Al di là delle responsabilità penali dei singoli ci sono responsabilità di altri e variabili che condizionano chi deve proteggere la collettività?
Penso che bisogna avere un grande rispetto per chi si occupa della nostra sicurezza. Il rispetto passa soprattutto nel mettere gli agenti nelle condizioni di fare il loro mestiere senza pressioni, senza il peso del giudizio collettivo preventivo e pregiudiziale. È come se la sicurezza sociale dipendesse soltanto da loro, mentre si tratta di lavoratori che pagano le incapacità della politica di risolvere i problemi sociali attraverso occupazione, redditi dignitosi, sanità efficiente, carceri che creino possibilità di reinserimento e non persone ancora più arrabbiate con il sistema.
C’è una tendenza a giustificare o tollerare azioni non ortodosse?
Gli agenti devono operare secondo la legge e secondo la loro deontologia professionale.

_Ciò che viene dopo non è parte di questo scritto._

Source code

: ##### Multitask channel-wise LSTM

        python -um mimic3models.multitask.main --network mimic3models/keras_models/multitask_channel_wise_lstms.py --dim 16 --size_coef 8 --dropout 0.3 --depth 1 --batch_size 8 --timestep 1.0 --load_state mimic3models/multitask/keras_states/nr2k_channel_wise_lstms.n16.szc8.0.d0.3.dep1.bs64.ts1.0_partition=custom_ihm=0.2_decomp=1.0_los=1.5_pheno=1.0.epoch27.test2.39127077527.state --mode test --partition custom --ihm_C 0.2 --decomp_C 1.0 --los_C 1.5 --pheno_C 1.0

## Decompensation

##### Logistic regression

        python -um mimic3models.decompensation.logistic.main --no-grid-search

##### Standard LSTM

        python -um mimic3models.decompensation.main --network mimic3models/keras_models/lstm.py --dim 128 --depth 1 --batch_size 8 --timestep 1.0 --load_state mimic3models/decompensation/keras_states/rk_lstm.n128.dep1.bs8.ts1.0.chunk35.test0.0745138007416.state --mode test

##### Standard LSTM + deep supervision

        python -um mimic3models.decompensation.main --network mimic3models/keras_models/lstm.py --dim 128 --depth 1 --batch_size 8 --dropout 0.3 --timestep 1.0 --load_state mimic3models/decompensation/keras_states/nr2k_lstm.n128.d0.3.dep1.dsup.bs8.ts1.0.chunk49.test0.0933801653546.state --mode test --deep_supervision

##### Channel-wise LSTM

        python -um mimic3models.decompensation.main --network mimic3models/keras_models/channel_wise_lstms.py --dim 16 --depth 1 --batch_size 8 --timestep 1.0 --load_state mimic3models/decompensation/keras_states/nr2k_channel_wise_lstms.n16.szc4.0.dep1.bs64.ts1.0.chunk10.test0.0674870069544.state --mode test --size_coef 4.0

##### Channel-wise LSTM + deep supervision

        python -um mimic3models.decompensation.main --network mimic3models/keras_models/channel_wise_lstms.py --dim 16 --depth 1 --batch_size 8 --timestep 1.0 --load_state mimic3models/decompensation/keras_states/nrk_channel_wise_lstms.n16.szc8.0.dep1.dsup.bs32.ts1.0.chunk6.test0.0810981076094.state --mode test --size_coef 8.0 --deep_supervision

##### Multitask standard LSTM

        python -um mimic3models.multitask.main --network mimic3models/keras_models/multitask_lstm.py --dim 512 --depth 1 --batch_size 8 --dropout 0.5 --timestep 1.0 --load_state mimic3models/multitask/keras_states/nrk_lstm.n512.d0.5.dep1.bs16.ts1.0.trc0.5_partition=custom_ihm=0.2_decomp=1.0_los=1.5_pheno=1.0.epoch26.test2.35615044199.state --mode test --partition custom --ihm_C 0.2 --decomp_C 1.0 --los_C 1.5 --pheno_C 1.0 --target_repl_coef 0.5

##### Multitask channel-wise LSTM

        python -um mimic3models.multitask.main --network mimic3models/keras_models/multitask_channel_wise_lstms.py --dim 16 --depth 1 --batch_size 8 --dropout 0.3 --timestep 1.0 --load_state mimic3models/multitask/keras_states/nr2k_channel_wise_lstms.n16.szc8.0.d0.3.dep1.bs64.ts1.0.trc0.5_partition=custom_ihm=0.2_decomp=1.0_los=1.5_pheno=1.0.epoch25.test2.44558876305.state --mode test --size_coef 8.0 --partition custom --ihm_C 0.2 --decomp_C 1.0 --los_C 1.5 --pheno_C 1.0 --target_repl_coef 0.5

Per la delicatezza delle loro mansioni devono essere attenti al tema dei diritti delle persone, soprattutto quelle più fragili. Non voglio più sentire discorsi come «gli è scappata la mano», «sono stati provocati per questo hanno…».
Se porti una divisa, si presuppone che tu sia un professionista cui non può scappare la mano usando violenza fuori dalla legge, altrimenti non si capisce la distinzione tra poliziotti, carabinieri e finanzieri e persone comuni. Per questo penso che bisogna inserire i numeri identificativi, per la sicurezza di chi manifesta o viene sottoposto a fermo o arresto, ma anche per separare gli agenti violenti che violano la legge dalla maggioranza di quelli che la rispettano».
Ilaria Cucchi, secondo lei cosa dovrebbero fare le istituzioni per evitare altri morti? E noi, mass media e cittadini?
Il recentissimo pacchetto sicurezza crea nuovi reati e ne inasprisce altri. Escono fuori più tutele per gli agenti di polizia oggetto di violenze e nuovi reati che puniscono rivolte nelle carceri e chi le istiga di fuori. E poi ancora altri reati specifici per blocchi stradali, pensati proprio per gli attivisti di Ultima generazione. In generale, per tenersi pronti in caso di aumento delle proteste, gli operatori di pubblica sicurezza potranno dotarsi di una seconda arma, diversa da quella di ordinanza, senza licenza. Ecco, in questo pacchetto c’è quello che non si dovrebbe fare: affrontare ogni problema e ogni contraddizione inventando nuovi crimini.
Bisogna andare alla radice del disagio, risolverlo, dare risposte all’altezza della crisi economica che gli italiani si trovano in bolletta o facendo la spesa. E chiamare le forze di polizia e a questo compito. Noi cittadini mobilitarci, sempre, per i diritti umani, vigilare sull’operato di quella parte delle “divise” che viola la legalità costituzionale.